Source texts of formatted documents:
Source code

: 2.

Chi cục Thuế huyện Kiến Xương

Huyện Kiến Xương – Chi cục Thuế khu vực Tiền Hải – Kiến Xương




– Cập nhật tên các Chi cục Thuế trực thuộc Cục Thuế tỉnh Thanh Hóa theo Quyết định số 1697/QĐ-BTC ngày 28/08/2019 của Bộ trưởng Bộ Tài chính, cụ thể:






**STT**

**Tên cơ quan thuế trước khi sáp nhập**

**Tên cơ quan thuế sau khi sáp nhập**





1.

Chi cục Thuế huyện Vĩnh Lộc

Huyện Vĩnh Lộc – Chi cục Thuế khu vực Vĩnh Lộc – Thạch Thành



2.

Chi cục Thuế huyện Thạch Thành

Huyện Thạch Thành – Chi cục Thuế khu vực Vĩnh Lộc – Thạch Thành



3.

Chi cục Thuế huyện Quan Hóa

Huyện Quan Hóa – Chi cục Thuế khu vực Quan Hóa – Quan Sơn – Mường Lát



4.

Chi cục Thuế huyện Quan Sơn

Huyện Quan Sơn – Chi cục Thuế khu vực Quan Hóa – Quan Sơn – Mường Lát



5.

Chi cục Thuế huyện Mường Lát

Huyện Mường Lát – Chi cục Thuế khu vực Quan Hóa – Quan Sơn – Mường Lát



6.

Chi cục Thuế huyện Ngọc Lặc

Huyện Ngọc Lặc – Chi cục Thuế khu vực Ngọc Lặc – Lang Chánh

Task directions.
Search the entries for the word "Vĩnh" and show every line that has it.

Your solution.
Chi cục Thuế huyện Vĩnh Lộc
Huyện Vĩnh Lộc – Chi cục Thuế khu vực Vĩnh Lộc – Thạch Thành
Huyện Thạch Thành – Chi cục Thuế khu vực Vĩnh Lộc – Thạch Thành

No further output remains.